En après-midi, je me sens plutôt bien mais on ne me laisse jamais tranquille. On me bourre de Tylenol, Colace (émollient pour les selles), Celebrex.  J’ai une pompe PCA pour m’injecter de la Morphine moi-même mais mes jambes sont encore gelées, la gauche plus que la droite car j’ai reçu un anesthésiant local en plus de la péridurale. On vérifie régulièrement mes signes vitaux et mon pansement. Je n’ai pas le droit de manger mais je bois de l’eau. Ma soeur est là et veille sur moi. Je suis de bonne humeur. Ma machine à pantoufles gonflantes est défectueuse. On me l’enlève alors que je suis supposée la garder 72 heures.
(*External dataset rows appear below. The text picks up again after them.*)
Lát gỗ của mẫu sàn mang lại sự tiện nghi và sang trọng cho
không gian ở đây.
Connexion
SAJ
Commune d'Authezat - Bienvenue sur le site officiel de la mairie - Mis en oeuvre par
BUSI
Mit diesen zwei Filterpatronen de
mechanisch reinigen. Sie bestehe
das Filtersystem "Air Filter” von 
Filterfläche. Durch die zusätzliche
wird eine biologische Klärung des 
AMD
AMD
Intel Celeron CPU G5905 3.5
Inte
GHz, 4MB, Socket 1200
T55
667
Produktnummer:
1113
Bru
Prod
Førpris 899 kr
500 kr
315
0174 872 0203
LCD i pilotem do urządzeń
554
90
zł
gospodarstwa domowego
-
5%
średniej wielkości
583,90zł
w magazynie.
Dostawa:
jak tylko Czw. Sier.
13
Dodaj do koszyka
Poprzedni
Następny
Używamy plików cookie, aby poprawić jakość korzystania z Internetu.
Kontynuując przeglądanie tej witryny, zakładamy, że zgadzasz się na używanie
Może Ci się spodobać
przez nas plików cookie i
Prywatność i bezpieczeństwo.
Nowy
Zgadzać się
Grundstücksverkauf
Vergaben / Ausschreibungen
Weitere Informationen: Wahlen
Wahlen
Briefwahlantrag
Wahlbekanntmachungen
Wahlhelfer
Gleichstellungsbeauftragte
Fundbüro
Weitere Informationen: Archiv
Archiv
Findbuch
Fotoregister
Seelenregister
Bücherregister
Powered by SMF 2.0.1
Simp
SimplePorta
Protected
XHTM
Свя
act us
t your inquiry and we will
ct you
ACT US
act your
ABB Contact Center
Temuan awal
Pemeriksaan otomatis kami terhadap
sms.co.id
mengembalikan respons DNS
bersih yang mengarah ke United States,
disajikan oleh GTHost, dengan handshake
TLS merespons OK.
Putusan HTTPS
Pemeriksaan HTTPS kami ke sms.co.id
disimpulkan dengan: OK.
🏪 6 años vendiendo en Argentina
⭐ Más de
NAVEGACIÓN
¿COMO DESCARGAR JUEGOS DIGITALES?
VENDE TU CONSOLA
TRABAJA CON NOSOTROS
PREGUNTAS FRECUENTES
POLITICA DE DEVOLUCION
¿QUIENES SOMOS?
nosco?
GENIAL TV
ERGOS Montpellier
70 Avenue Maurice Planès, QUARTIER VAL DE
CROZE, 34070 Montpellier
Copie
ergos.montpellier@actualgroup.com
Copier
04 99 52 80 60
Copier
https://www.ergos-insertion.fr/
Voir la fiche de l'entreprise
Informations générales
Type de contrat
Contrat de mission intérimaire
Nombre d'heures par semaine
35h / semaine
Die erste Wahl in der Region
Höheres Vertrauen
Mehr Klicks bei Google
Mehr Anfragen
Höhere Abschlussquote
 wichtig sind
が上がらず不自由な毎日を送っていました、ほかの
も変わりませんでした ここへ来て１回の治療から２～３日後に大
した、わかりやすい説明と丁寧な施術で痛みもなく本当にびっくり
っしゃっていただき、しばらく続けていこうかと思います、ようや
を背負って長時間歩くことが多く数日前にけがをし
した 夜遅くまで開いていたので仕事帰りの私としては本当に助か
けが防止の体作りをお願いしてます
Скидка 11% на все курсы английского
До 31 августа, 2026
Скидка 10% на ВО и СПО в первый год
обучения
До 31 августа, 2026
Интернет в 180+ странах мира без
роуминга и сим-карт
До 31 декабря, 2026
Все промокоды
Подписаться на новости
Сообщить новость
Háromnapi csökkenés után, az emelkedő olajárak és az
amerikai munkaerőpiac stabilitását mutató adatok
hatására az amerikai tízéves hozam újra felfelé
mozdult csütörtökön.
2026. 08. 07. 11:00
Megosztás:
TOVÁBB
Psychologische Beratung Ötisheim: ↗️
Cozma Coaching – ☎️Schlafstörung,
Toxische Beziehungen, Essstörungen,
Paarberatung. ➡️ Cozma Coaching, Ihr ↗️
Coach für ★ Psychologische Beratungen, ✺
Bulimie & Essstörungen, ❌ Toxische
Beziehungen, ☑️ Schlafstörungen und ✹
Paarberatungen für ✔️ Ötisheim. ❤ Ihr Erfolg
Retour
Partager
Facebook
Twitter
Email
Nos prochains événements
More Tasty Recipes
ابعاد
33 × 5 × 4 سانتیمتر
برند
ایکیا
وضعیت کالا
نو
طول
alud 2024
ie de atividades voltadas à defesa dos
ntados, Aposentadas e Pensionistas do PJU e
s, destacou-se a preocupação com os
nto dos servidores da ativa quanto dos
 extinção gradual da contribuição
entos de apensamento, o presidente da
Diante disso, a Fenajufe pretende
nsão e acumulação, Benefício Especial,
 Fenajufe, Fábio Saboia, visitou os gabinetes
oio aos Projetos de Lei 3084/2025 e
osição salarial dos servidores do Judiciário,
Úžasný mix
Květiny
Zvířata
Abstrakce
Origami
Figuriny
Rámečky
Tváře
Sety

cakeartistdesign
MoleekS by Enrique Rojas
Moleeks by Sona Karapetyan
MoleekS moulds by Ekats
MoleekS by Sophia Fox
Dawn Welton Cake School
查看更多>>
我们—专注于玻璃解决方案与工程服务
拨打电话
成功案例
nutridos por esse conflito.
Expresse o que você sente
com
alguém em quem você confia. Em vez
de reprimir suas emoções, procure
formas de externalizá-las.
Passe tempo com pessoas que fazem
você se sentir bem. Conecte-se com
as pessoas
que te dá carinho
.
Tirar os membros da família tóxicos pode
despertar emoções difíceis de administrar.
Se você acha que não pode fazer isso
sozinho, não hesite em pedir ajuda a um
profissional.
On me dit que c’était la dernière et que je dois attendre qu’un patient parte pour que je puisse prendre la sienne. Ma soeur ne le prend pas. Quelques instants après, j’ai une nouvelle machine.

Fin d’aprem Chéri arrive et ma soeur s’en va. Je me sens plutôt bien. Chéri passe environ deux heures avec moi. Je ne sais plus, c’est nébuleux. Lorsqu’il s’en va, je m’endors. Je n’ai pas le droit de souper mais je ne ressens pas la faim. Par contre, j’ai soif et je traîne un mauvais goût dans la bouche. Je bois de l’eau et je suis hydratée en permanence par un sac de Kcl. Vers 20h., je soulève la tête de mon lit pour faire pipi sur la bassine. Je me sens mal. Je sonne. L’infirmière accourt. Ma pression est trop basse. On me fait un bolus de Lactate Ringer et on me donne aussi du Gravol iv. Je me force à boire un bouillon de poulet salé. Ma soirée et ma nuit sont catastrophiques. Je me sens faible et nauséeuse. Le mauvais goût dans ma bouche s’accentue. On me dérange sans cesse pour prendre mes signes vitaux et me donner des médicaments. Je suis incapable de faire pipi sur la bassine. Je sens que j’ai envie mais c’est comme si je ne trouvais pas le muscle servant à uriner. On mesure mon niveau d’urine grâce à un scanner placé sur ma vessie. J’ai plus d’un litre. Le protocole exige qu’on nous vide la vessie lorsque celle-ci contient plus de 350ml d’urine. Me vla dans de beaux draps ! On me met un cathéter. Aouch ! Une fois le litre vidé, on le retire. On veut changer mon piqué. On me bardasse dans tous les sens. J’ai mal. Je pleure. Je dors peu cette nuit-là. Je tente d’aller sur la bassine mais je ne fais que quelques gouttes chaque fois. Il faut dire que ce n’est pas habituel pour un adulte normal d’uriner couché et en plus, une bassine dure sous une hanche fraîchement opérée, c’est pas super confortable.